Devlet, toprak bütünlüğüne bağlı olarak siyasal bakımdan örgütlenmiş millet veya milletler topluluğunun oluşturduğu tüzel kişiliği olan bir yapıdır.
Devlet, Anayasa ve Anayasaya uygun yapılan yasalarla yönetilir.
Anayasa, bir devletin temel kurumlarının nasıl işleyeceğini belirleyen, bazı ülkelerde yazılı, bazılarında ise yazısız genel kabul görmüş kurallar bütünüdür.
Yasalar, devletin temel yasası olan Anayasaya aykırı olamayacağı gibi, iktidarlar ve ülkede yaşayan tüm yurttaşlar anayasal kurallara uymak zorundadırlar.
Bu kısa açıklamadan sonra başlığı oluşturan konunun anlaşılabilmesi için Anayasadaki tarifi ve özgürlük alanının ne olduğuna bakmak gerekir.
Anayasanın “Din ve Vicdan Hürriyeti” başlığı altındaki 24. maddesi şöyledir.
“Madde 24 - Herkes, vicdan, dini inanç ve kanaat hürriyetine sahiptir.
14 üncü madde hükümlerine aykırı olmamak şartıyla ibadet, dini ayin ve törenler serbesttir.
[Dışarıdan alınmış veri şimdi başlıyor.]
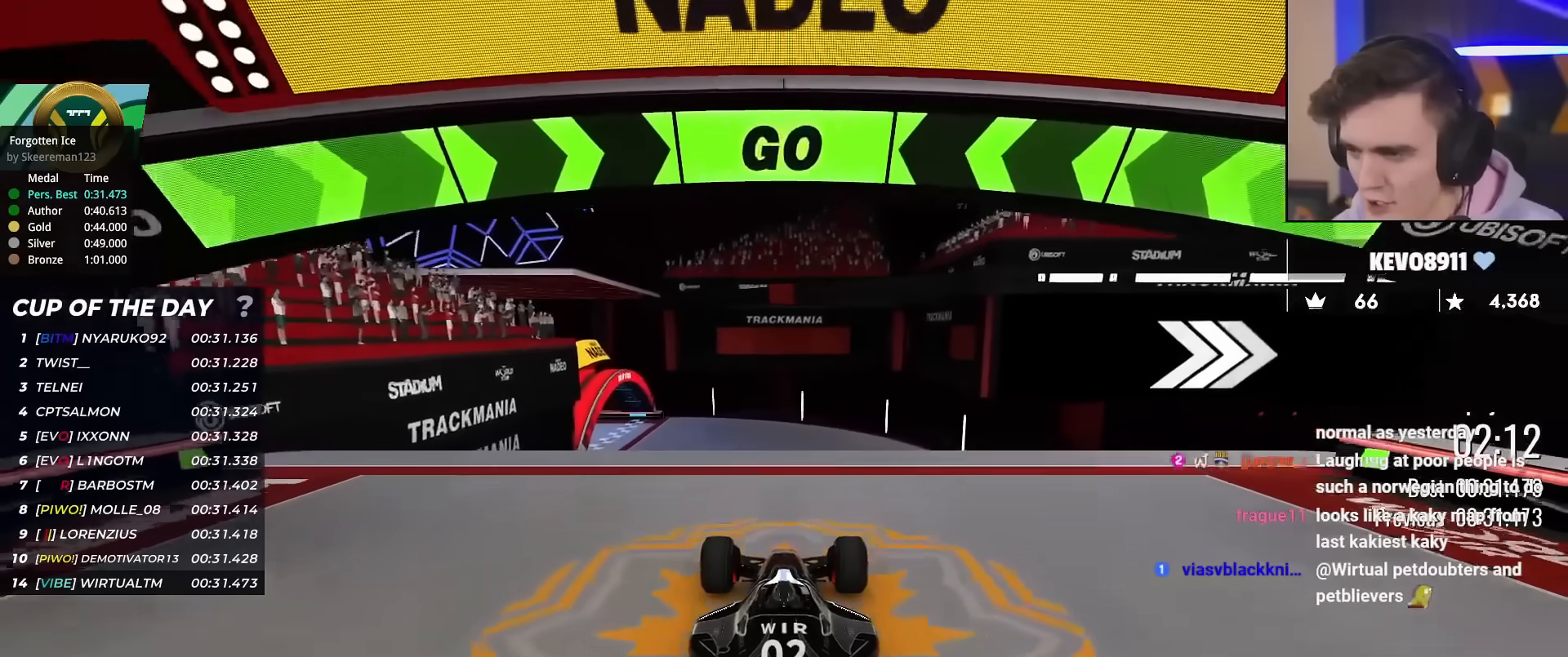
{"keys": ["left", "up"], "events": [[133, "right", "up"], [167, "right", "down"], [450, "right", "up"], [500, "left", "down"]]}
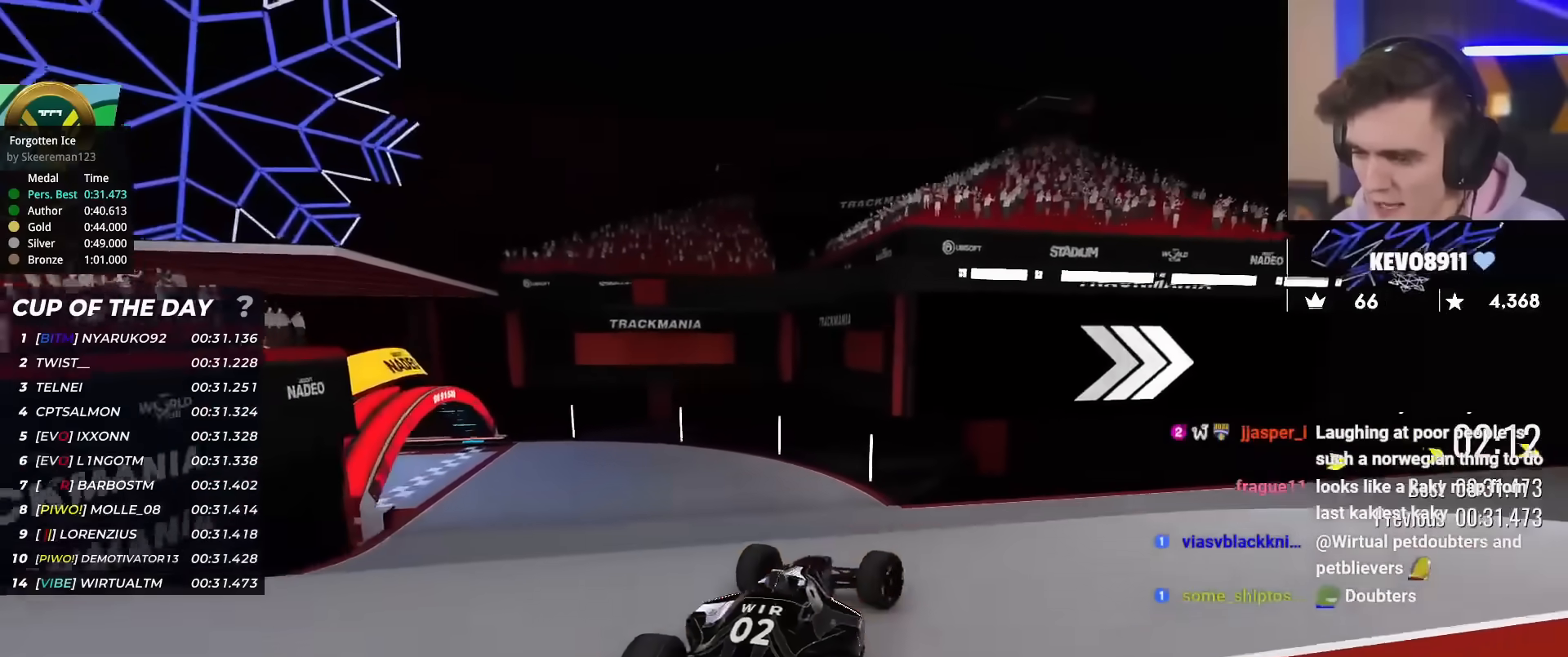
{"keys": ["right", "up"], "events": [[100, "left", "up"], [234, "right", "down"]]}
Kimse, ibadete, dini ayin ve törenlere katılmaya, dini inanç ve kanaatlerini açıklamaya zorlanamaz; dini inanç ve kanaatlerinden dolayı kınanamaz ve suçlanamaz.”
Anayasal durum bu olmasına karşın, ülkemizde yaşayan 25 milyon civarındaki Alevi yurttaşlarımızın ibadet özgürlüğü sürekli tartışma konusu yapılmakta ve 1000 yıldır ibadet ettikleri Cemevleri ibadet yeri olarak kabul edilmemekte ve sürekli cami dayatması yapılmaktadır.
Hatta bu cami dayatması lafta kalmayıp birçok ailevi köyüne yapılan camilere imam atanıp maaş verildiği halde, camide ibadet edecek cemaat bulunmamaktadır.
Her seçim öncesi hatırlanan Alevi yurttaşların oylarını almak için kulağa hoş gelen söylevler (nutuklar) atılmakta, çalıştaylar toplanmakta, bu hava içinde seçimler yapıldıktan sonra Alevi yurttaşların sorunları unutulduğu gibi 1000 yıldır sürdürdükleri inançlarına karışılmaktadır.
Türkiye Cumhuriyeti, Anayasanın 2. Maddesinde belirtildiği gibi “demokratik, laik ve sosyal bir hukuk devletidir.” Laiklik ilkesi gereği yukarda açıklandığı gibi din, vicdan ve ibadet özgürlüğü anayasal güvence altına alınmıştır.
Hiç kimsenin Alevilerin inançlarına ve ibadet şekillerine karışmaya, vicdani ve yasal yetkisi yoktur.
Buna karşın, ne yazık ki öteden beri birileri kendilerini görevli görmekte, Alevilerin ibadet yeri olan Cemevlerine, Cümbüş Evi demekte sakınca görmemektedirler.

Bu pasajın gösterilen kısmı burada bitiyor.